That momentum has since become a runaway train.
A nationally known law firm has filed suit in U.S. District Court in New York, New Jersey and Connecticut, contending that those states' versions of Rule 5.4 are unconstitutional because they allegedly prevent the firm from raising the money it needs to provide legal services, violating the Constitution's due process clause.
No matter what one thinks of that argument, the real motivation — bringing in outside owners to get more capital for expansion — raises several red flags.
One is that removing the "membership" provision — that is, having to be a lawyer to be an owner — makes law firms like every other business. The truth is that larger law firms are already looking very much like their business clients with marketing personnel and business development (sales) directors.
It is this marketing aspect that is so worrisome. Effective marketing and sales tactics in advertising and prospecting are sometimes at odds with a rule of professional conduct, bringing state bar ethics sanctions. Marketers are just doing what comes naturally. But there is a difference for lawyers.
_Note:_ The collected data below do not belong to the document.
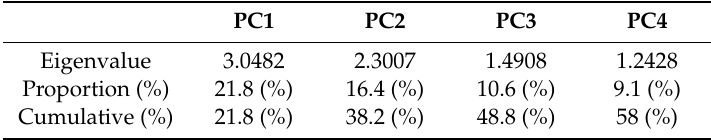
Table 5. Eigenvalue and proportions of Eigenvalues from PCA in Figure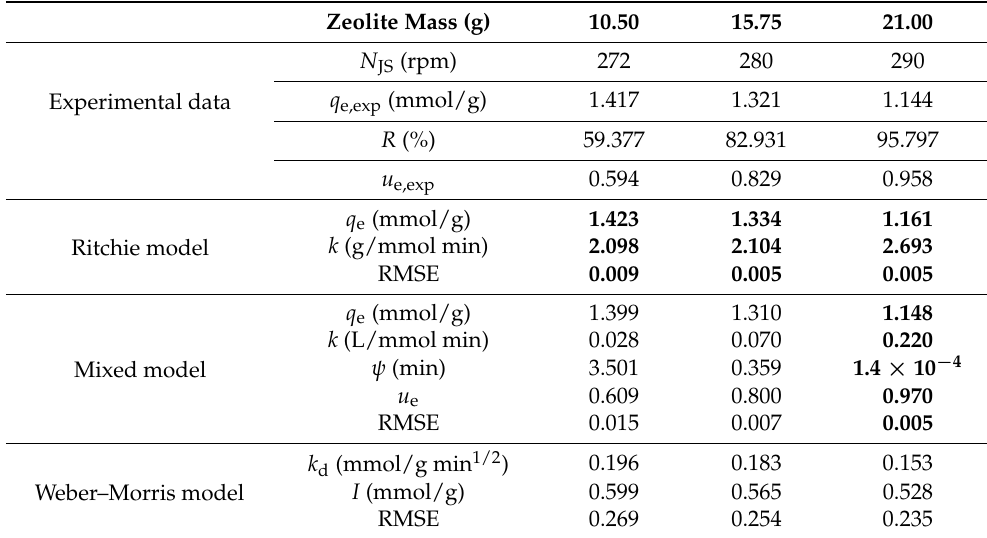
Table 2. Estimated kinetic model parameters and statistical indicators of agreement of all the models used with the experimental data for various mass of zeolite.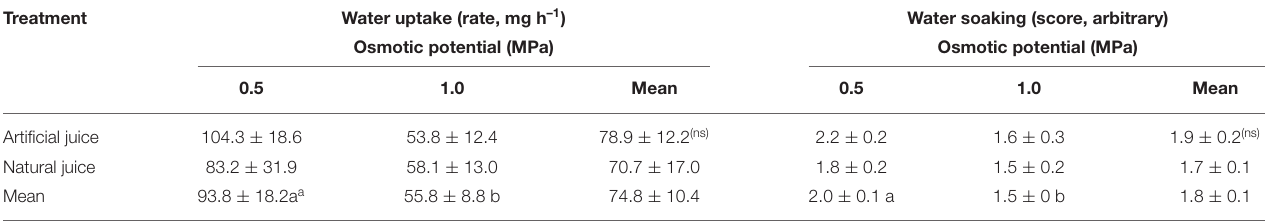
Artificial juice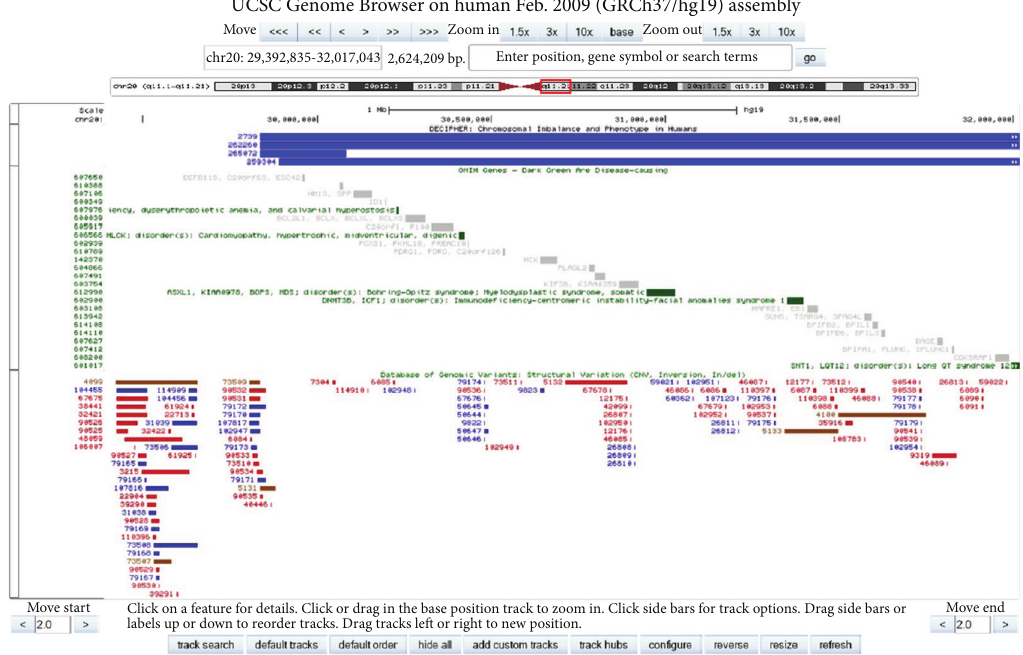
Figure 2: In silico evaluation of the deleted region by UCSC Genome Browser (GRCh37/hg19) (http://genome.ucsc.edu/), including data retrievedfromDECIPHER(databaseofunbalancedchromosomeaberrationshttp://decipher.sanger.ac.uk/),OMIM(http://www.omim.org/) (dark green OMIM genes are disease causing), and Database of Genomic Variants (http://dgvbeta.tcag.ca/dgv/app/home?ref=GRCh37/hg19) (blue bars correspond to a gain in size relative to the reference; red bars correspond to a loss in size relative to the reference; brown bars correspond to both losses and gains in size relative to the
Would non-lawyer investors create similar problems? Would they urge lawyers to cross the line of confidentiality to tell potential financing sources that the firm has just signed a lucrative new client or taken on a matter with potentially high fees?
Such disclosure is normally not permitted, but lenders or private equity sources want to know such information. In the corporate world, that skirts the edge of insider trading. For law firms, it is against professional ethics.
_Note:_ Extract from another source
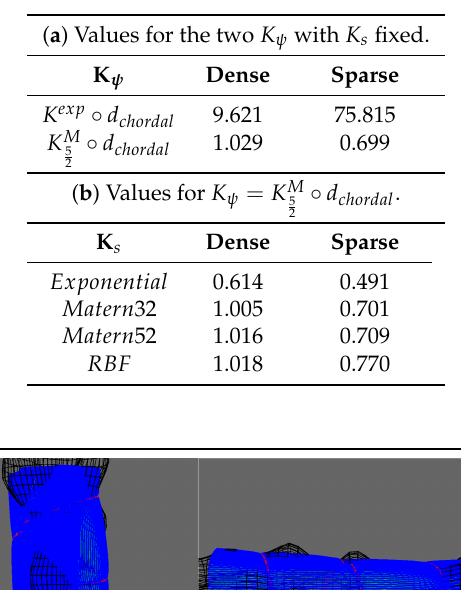
Table 2. Lengthscale l ψ values in different configurations.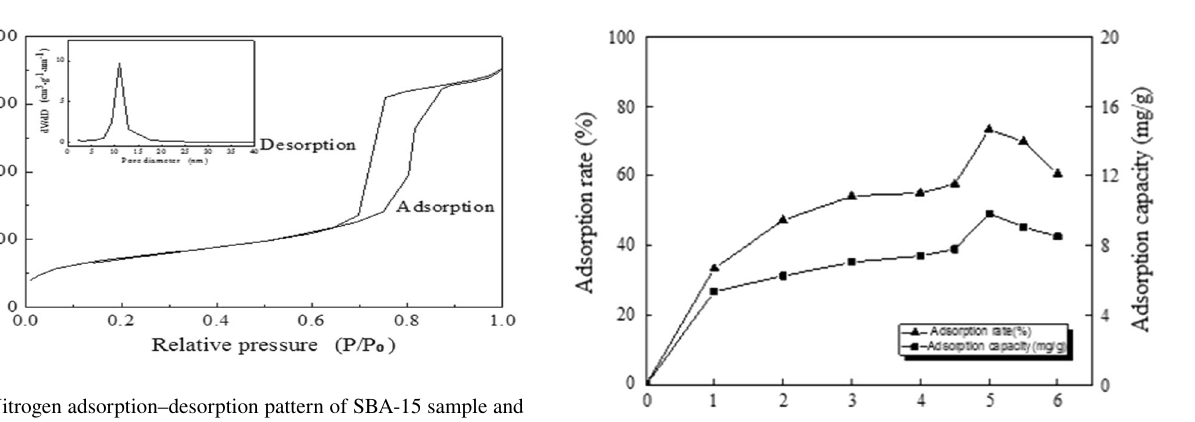
Fig. 4 Nitrogen adsorption–desorption pattern of SBA-15 sample and pore size distribution pattern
Again, the point is that such changes make us similar to our clients. Big firms will become more like the Fortune 500 while solo and small firms will be at an even greater disadvantage in the marketplace. That could produce desperation, leading to the kind of conduct that the rules were made to address.
A colleague recently told me that chiropractic clinics in his large state are increasingly owned by non-doctors, who solicit and treat accident victims and refer the patients to small law firms that don't question medical issues — or ethics.
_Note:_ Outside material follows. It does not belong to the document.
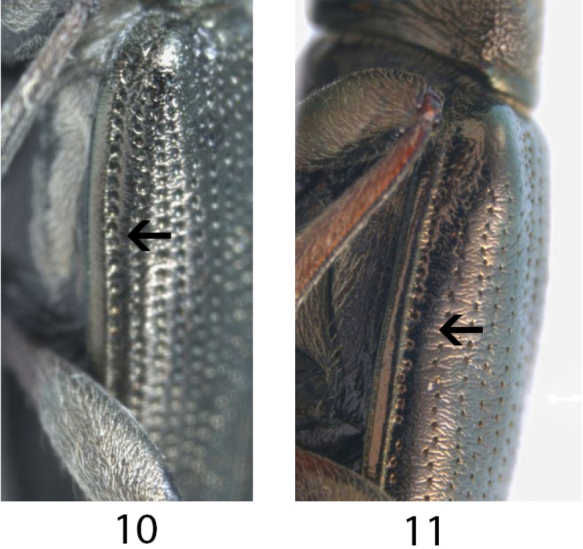
Elytral epipleuron. 10Donaciaclavareaui, 10th interval narrower than epipleuron 11D.fukiensis, 10th interval broader than epipleuron.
The general feeling of bar association staff seems to be that the smaller-firm lawyer needs to be monitored and governed more carefully and strictly (as in restrictions on loan modification retainers, malpractice insurance disclosure, selling a law practice and similar issues).
Meanwhile, the largest national firms have already tipped their hands by proposing to the ABA Commission on Ethics 20/20 that large firms need their own national regulatory code on issues like conflicts of interest, liability and lawyer mobility.
Granted, all this involves oversimplification and exceptions. But it indicates why solo and small-firm practitioners as well as large national firms increasingly no longer support the mandatory, organized bar — each size category doing so for its own reasons.
The growing fight over non-lawyer investors is another indication of this lack of support. New, voluntary bar associations specifically designed to fit new law firm realities might well be the result.